I would try using some double sided tape instead of glue/epoxy. Something like this http://www.amazon.com/dp/B000BL5INM/?tag=skimlinks_replacement-20 I've used similar tape few times in my home and it holds good so far. At least it weight doesn't exceeds 2-3kg


----------



## Bill13 (Feb 19, 2014)

icanhaschzbrgr said:


> I would try using some double sided tape instead of glue/epoxy. Something like this http://www.amazon.com/dp/B000BL5INM/?tag=skimlinks_replacement-20 I've used similar tape few times in my home and it holds good so far. At least it weight doesn't exceeds 2-3kg



That is a great idea. I also noticed the Scotch VHB tape which is even stronger, not sure which I will get, but thanks for steering me in this direction. A little more research on the magnetic bars and I am good to go.


----------



## PushCut (Feb 19, 2014)

Will a magnet stick to the hood. If so, you can purchase a strip that attaches itself to any ferrous metal. I have on in cherry that hangs on my refrigerator.


----------



## Stumblinman (Feb 21, 2014)

Worried about the knives collecting grease from cooking ?


----------



## Bill13 (Feb 21, 2014)

I thought it might help develop the patina :justkidding: That's a good point but I don't have that many knives (yet)so they all get used pretty often - hence no time for the grease to build up.


----------



## SpiceOfLife (Feb 21, 2014)

What about humidity though? From boiling water and cooking food... I guess it depends what kind of hood you have (how powerful it is), and whether or not you have carbon or stainless knives. Just something else to consider.

- Steve


----------



## jamaster14 (Feb 22, 2014)

Stumblinman said:


> Worried about the knives collecting grease from cooking ?
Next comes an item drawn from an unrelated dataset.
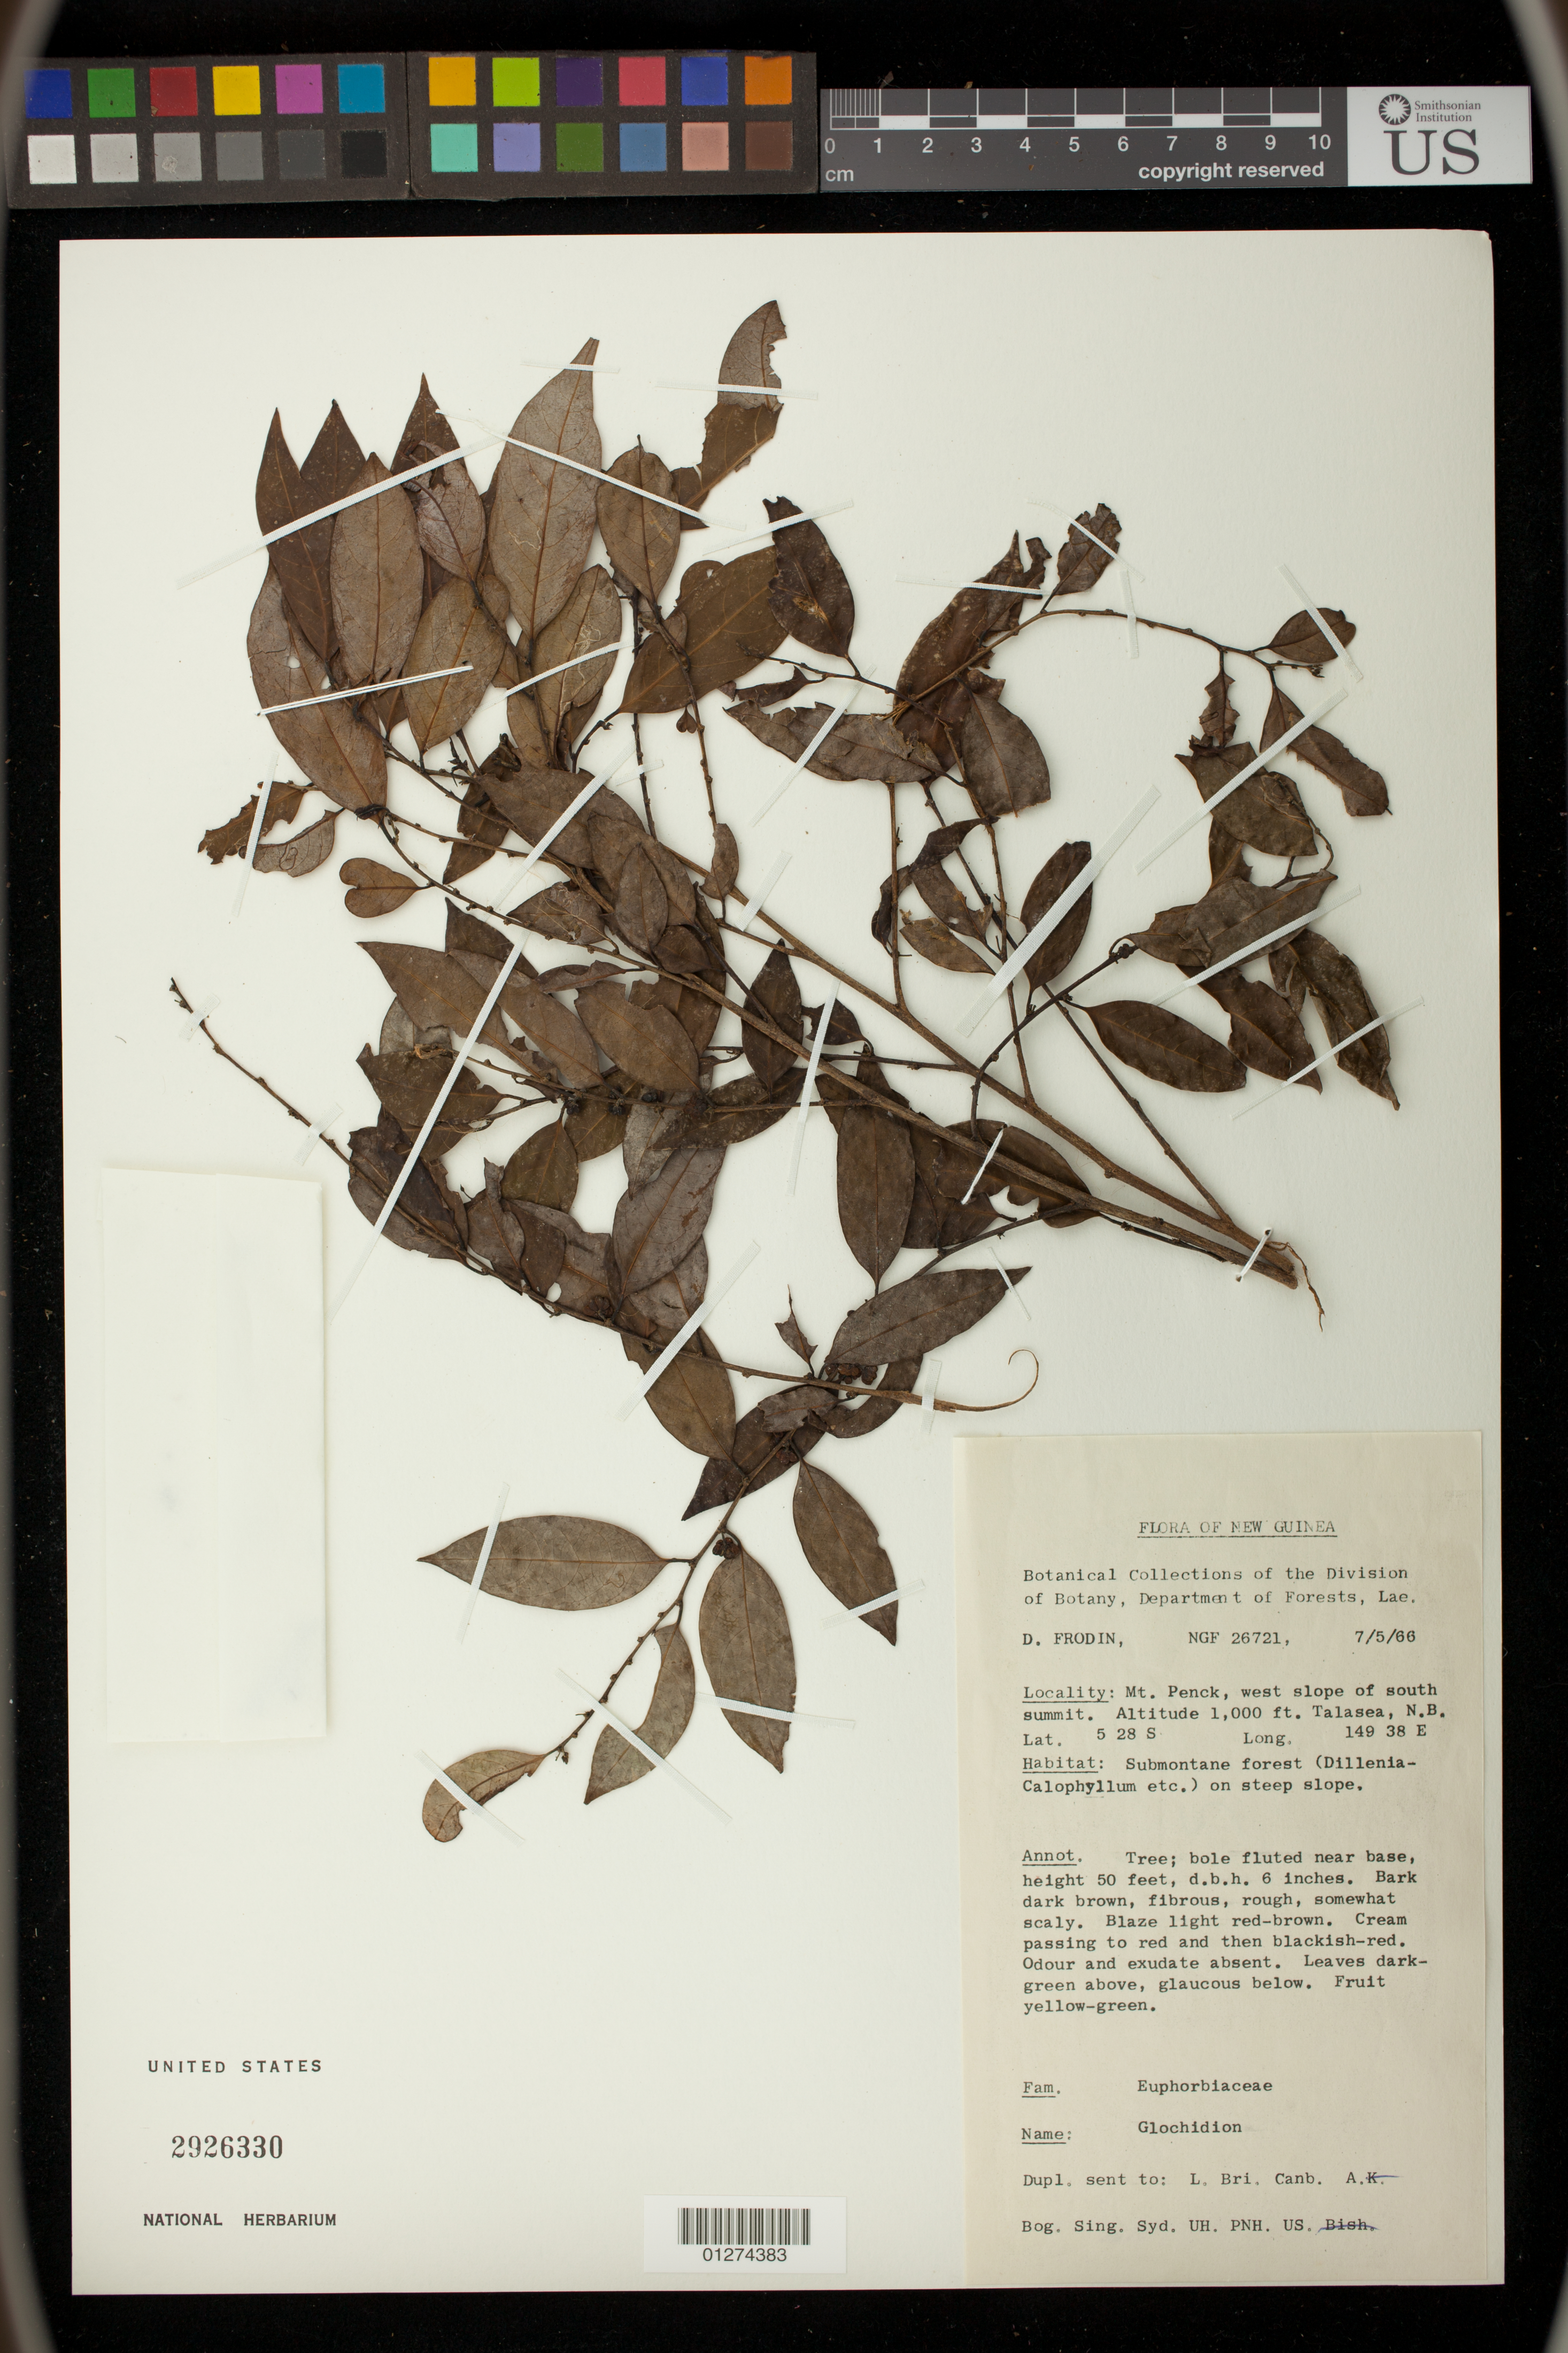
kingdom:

this would be my bigger concern as well.... grease, steam, moisture/rust


----------



## Bill13 (Feb 25, 2014)

The hood is a 48 inch 1200CFM Wolf. I try to cook on the middle burners when it's something that is going to create steam, grease, or smoke. The sides get wiped down every few months but there is not much there. I am also transitioning to handles that are stabilized or made out of Ironwood or Cocobolo.


----------